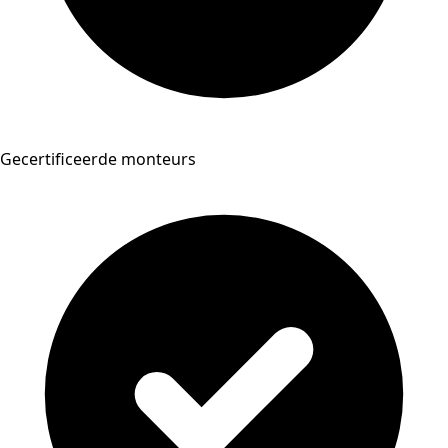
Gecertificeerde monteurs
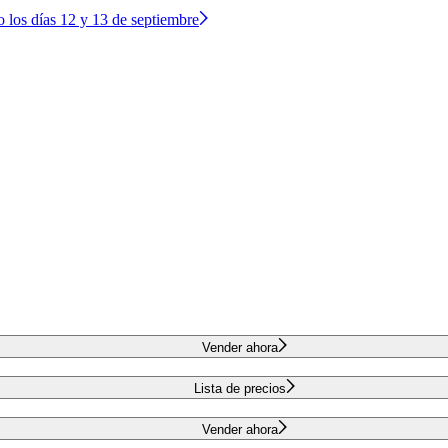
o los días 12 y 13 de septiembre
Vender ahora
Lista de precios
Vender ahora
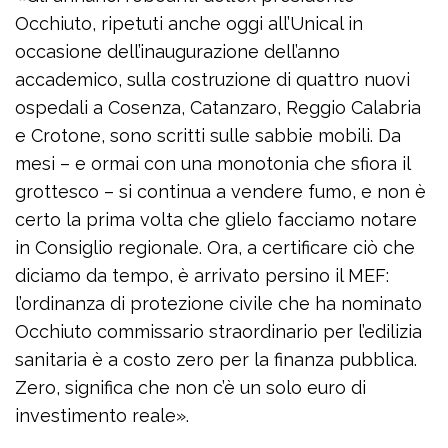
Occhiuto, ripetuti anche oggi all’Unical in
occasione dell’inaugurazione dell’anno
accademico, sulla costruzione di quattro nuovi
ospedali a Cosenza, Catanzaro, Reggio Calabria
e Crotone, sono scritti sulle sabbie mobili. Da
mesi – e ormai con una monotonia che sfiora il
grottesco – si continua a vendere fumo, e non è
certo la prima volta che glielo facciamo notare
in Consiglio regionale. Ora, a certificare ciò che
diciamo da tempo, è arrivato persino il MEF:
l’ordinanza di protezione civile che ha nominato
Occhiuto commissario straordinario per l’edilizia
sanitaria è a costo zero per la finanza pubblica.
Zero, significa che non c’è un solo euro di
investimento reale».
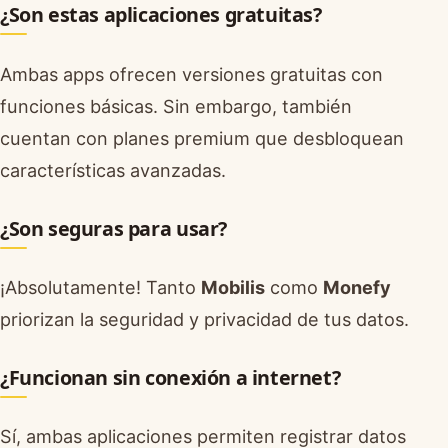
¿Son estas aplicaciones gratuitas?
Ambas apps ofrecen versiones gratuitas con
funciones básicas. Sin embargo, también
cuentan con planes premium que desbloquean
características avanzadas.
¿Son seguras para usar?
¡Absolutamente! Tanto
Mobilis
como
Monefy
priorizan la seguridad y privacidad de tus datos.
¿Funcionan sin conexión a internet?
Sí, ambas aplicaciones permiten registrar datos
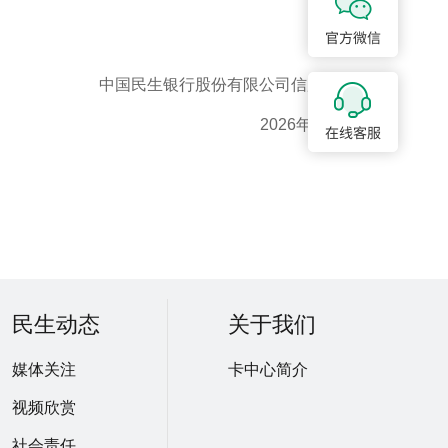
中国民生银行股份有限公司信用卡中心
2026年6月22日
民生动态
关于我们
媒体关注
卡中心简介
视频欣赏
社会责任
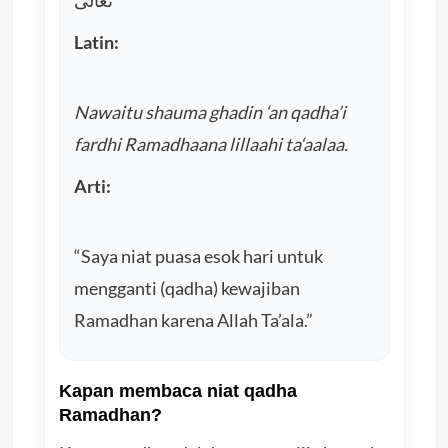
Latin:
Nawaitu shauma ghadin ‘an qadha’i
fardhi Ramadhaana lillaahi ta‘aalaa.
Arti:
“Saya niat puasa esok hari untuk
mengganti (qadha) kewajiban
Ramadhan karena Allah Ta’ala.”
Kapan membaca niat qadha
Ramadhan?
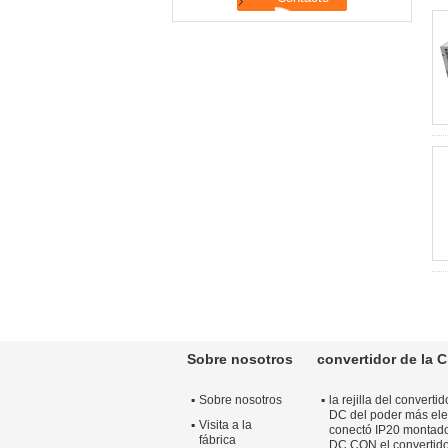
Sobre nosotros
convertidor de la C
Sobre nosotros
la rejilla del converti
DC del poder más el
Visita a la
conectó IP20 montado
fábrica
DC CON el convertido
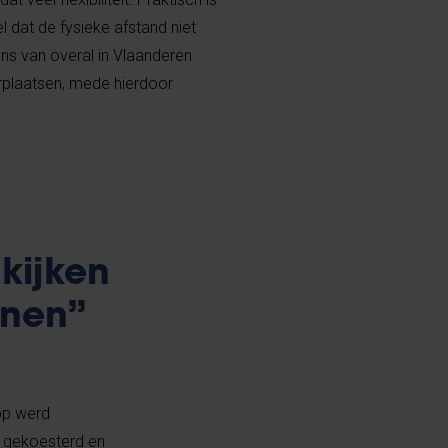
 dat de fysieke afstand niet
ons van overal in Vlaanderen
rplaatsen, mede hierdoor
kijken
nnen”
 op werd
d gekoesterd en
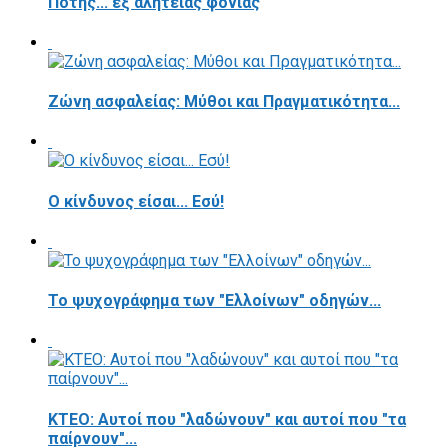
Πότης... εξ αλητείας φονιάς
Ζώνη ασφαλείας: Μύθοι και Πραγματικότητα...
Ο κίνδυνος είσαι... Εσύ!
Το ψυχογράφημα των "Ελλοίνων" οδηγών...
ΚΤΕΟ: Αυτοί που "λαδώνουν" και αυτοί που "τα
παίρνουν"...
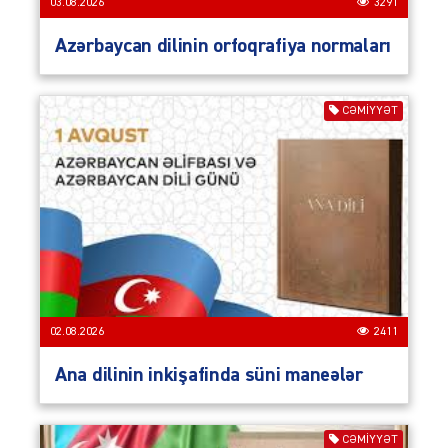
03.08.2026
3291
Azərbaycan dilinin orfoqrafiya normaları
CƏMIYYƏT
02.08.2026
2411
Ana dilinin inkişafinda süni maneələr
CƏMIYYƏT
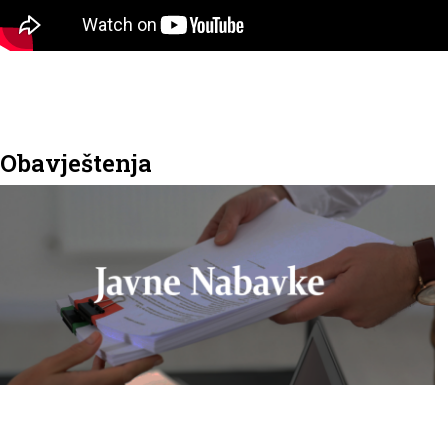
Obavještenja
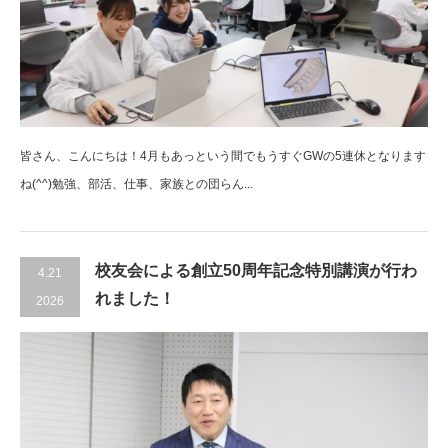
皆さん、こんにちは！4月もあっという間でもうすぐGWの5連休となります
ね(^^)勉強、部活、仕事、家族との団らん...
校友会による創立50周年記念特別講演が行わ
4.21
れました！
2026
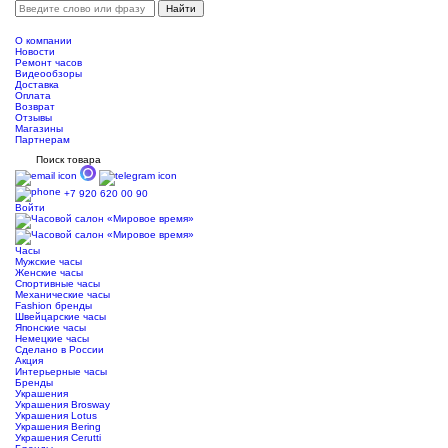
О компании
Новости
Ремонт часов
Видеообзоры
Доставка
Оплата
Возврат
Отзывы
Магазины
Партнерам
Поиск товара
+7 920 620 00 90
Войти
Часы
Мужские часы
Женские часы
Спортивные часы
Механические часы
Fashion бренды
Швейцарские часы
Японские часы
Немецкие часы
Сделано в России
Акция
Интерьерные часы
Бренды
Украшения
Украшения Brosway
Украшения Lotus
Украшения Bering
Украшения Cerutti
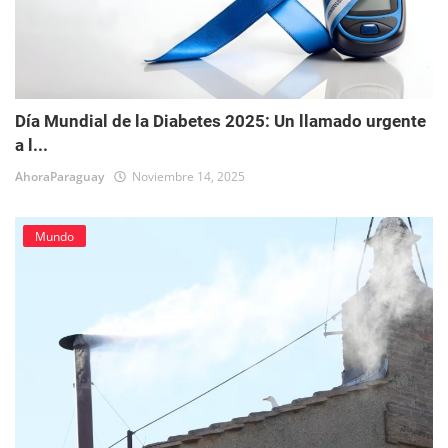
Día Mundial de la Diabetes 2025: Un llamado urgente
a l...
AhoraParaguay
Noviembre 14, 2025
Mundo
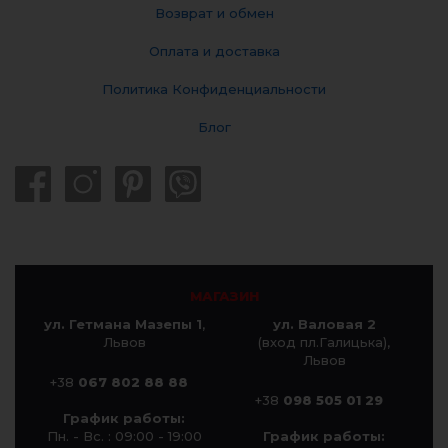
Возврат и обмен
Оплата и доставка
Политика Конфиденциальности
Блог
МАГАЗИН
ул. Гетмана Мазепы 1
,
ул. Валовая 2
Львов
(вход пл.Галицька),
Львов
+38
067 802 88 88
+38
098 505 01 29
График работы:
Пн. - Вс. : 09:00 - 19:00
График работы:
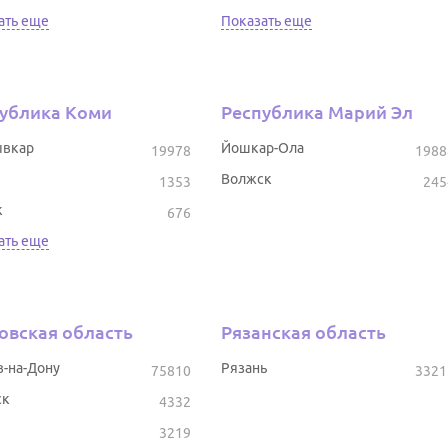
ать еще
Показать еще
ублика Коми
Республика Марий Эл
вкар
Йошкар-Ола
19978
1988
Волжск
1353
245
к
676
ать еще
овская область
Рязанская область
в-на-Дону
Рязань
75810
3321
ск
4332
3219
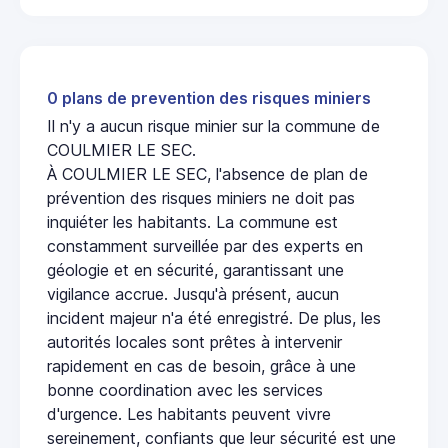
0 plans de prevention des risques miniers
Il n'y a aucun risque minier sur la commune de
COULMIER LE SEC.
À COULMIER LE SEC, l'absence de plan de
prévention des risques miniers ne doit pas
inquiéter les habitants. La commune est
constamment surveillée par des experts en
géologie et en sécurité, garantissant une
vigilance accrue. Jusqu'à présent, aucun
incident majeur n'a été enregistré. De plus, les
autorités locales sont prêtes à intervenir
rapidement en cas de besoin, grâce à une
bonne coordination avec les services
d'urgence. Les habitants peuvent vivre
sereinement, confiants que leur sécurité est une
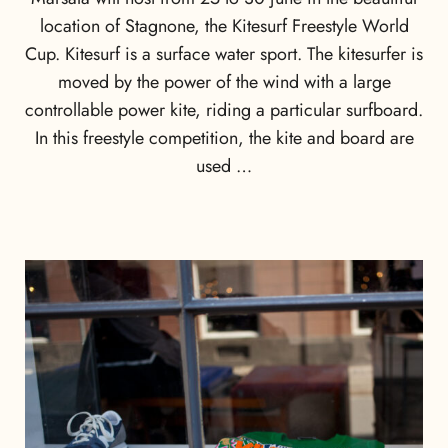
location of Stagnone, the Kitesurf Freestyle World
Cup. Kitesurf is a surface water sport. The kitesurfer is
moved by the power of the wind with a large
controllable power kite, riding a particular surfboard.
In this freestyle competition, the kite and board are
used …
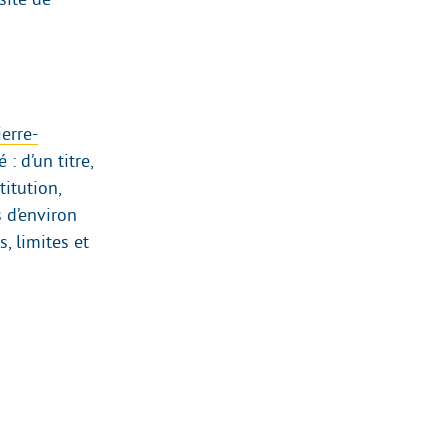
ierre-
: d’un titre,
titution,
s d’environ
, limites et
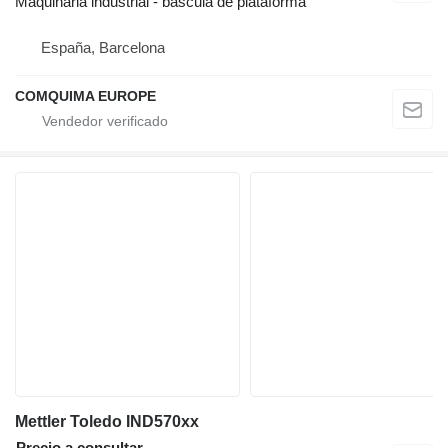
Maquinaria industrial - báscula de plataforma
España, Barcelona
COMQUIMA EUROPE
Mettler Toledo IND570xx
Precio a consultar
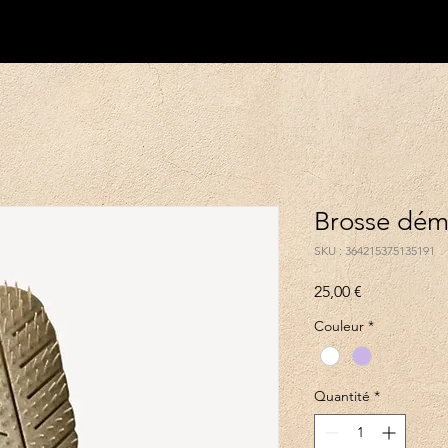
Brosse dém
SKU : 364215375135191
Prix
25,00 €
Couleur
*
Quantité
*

+ + + + +

WHAT IS NEEDED. Transcribe the material above in full. No picture is to be copied.

SOLUTION.
Gecertificeerde monteurs
o los días 12 y 13 de septiembre
Vender ahora
Lista de precios
Vender ahora
Occhiuto, ripetuti anche oggi all’Unical in
occasione dell’inaugurazione dell’anno
accademico, sulla costruzione di quattro nuovi
ospedali a Cosenza, Catanzaro, Reggio Calabria
e Crotone, sono scritti sulle sabbie mobili. Da
mesi – e ormai con una monotonia che sfiora il
grottesco – si continua a vendere fumo, e non è
certo la prima volta che glielo facciamo notare
in Consiglio regionale. Ora, a certificare ciò che
diciamo da tempo, è arrivato persino il MEF:
l’ordinanza di protezione civile che ha nominato
Occhiuto commissario straordinario per l’edilizia
sanitaria è a costo zero per la finanza pubblica.
Zero, significa che non c’è un solo euro di
investimento reale».
¿Son estas aplicaciones gratuitas?
Ambas apps ofrecen versiones gratuitas con
funciones básicas. Sin embargo, también
cuentan con planes premium que desbloquean
características avanzadas.
¿Son seguras para usar?
¡Absolutamente! Tanto
Mobilis
como
Monefy
priorizan la seguridad y privacidad de tus datos.
¿Funcionan sin conexión a internet?
Sí, ambas aplicaciones permiten registrar datos
中国民生银行股份有限公司信用卡中心
2026年6月22日
民生动态
关于我们
媒体关注
卡中心简介
视频欣赏
社会责任
Latin:
Nawaitu shauma ghadin ‘an qadha’i
fardhi Ramadhaana lillaahi ta‘aalaa.
Arti:
“Saya niat puasa esok hari untuk
mengganti (qadha) kewajiban
Ramadhan karena Allah Ta’ala.”
Kapan membaca niat qadha
Ramadhan?
Sobre nosotros
convertidor de la C
Sobre nosotros
la rejilla del converti
DC del poder más el
Visita a la
conectó IP20 montado
fábrica
DC CON el convertido
 dat de fysieke afstand niet
ons van overal in Vlaanderen
rplaatsen, mede hierdoor
kijken
nnen”
 op werd
d gekoesterd en
Πότης... εξ αλητείας φονιάς
Ζώνη ασφαλείας: Μύθοι και Πραγματικότητα...
Ο κίνδυνος είσαι... Εσύ!
Το ψυχογράφημα των "Ελλοίνων" οδηγών...
ΚΤΕΟ: Αυτοί που "λαδώνουν" και αυτοί που "τα
παίρνουν"...
03.08.2026
3291
Azərbaycan dilinin orfoqrafiya normaları
CƏMIYYƏT
02.08.2026
2411
Ana dilinin inkişafinda süni maneələr
CƏMIYYƏT
Obavještenja
皆さん、こんにちは！4月もあっという間でもうすぐGWの5連休となります
ね(^^)勉強、部活、仕事、家族との団らん...
校友会による創立50周年記念特別講演が行わ
4.21
れました！
2026
О компании
Новости
Ремонт часов
Видеообзоры
Доставка
Оплата
Возврат
Отзывы
Магазины
Партнерам
Поиск товара
+7 920 620 00 90
Войти
Часы
Мужские часы
Женские часы
Спортивные часы
Механические часы
Fashion бренды
Швейцарские часы
Японские часы
Немецкие часы
Сделано в России
Акция
Интерьерные часы
Бренды
Украшения
Украшения Brosway
Украшения Lotus
Украшения Bering
Украшения Cerutti
Día Mundial de la Diabetes 2025: Un llamado urgente
a l...
AhoraParaguay
Noviembre 14, 2025
Mundo
Возврат и обмен
Оплата и доставка
Политика Конфиденциальности
Блог
МАГАЗИН
ул. Гетмана Мазепы 1
,
ул. Валовая 2
Львов
(вход пл.Галицька),
Львов
+38
067 802 88 88
+38
098 505 01 29
График работы:
Пн. - Вс. : 09:00 - 19:00
График работы:
ать еще
Показать еще
ублика Коми
Республика Марий Эл
вкар
Йошкар-Ола
19978
1988
Волжск
1353
245
к
676
ать еще
овская область
Рязанская область
в-на-Дону
Рязань
75810
3321
ск
4332
3219
0 plans de prevention des risques miniers
Il n'y a aucun risque minier sur la commune de
COULMIER LE SEC.
À COULMIER LE SEC, l'absence de plan de
prévention des risques miniers ne doit pas
inquiéter les habitants. La commune est
constamment surveillée par des experts en
géologie et en sécurité, garantissant une
vigilance accrue. Jusqu'à présent, aucun
incident majeur n'a été enregistré. De plus, les
autorités locales sont prêtes à intervenir
rapidement en cas de besoin, grâce à une
bonne coordination avec les services
d'urgence. Les habitants peuvent vivre
sereinement, confiants que leur sécurité est une
location of Stagnone, the Kitesurf Freestyle World
Cup. Kitesurf is a surface water sport. The kitesurfer is
moved by the power of the wind with a large
controllable power kite, riding a particular surfboard.
In this freestyle competition, the kite and board are
used …
ierre-
: d’un titre,
titution,
s d’environ
, limites et
Maquinaria industrial - báscula de plataforma
España, Barcelona
COMQUIMA EUROPE
Mettler Toledo IND570xx
Precio a consultar
Brosse dém
SKU : 364215375135191
Prix
25,00 €
Couleur
*
Quantité
*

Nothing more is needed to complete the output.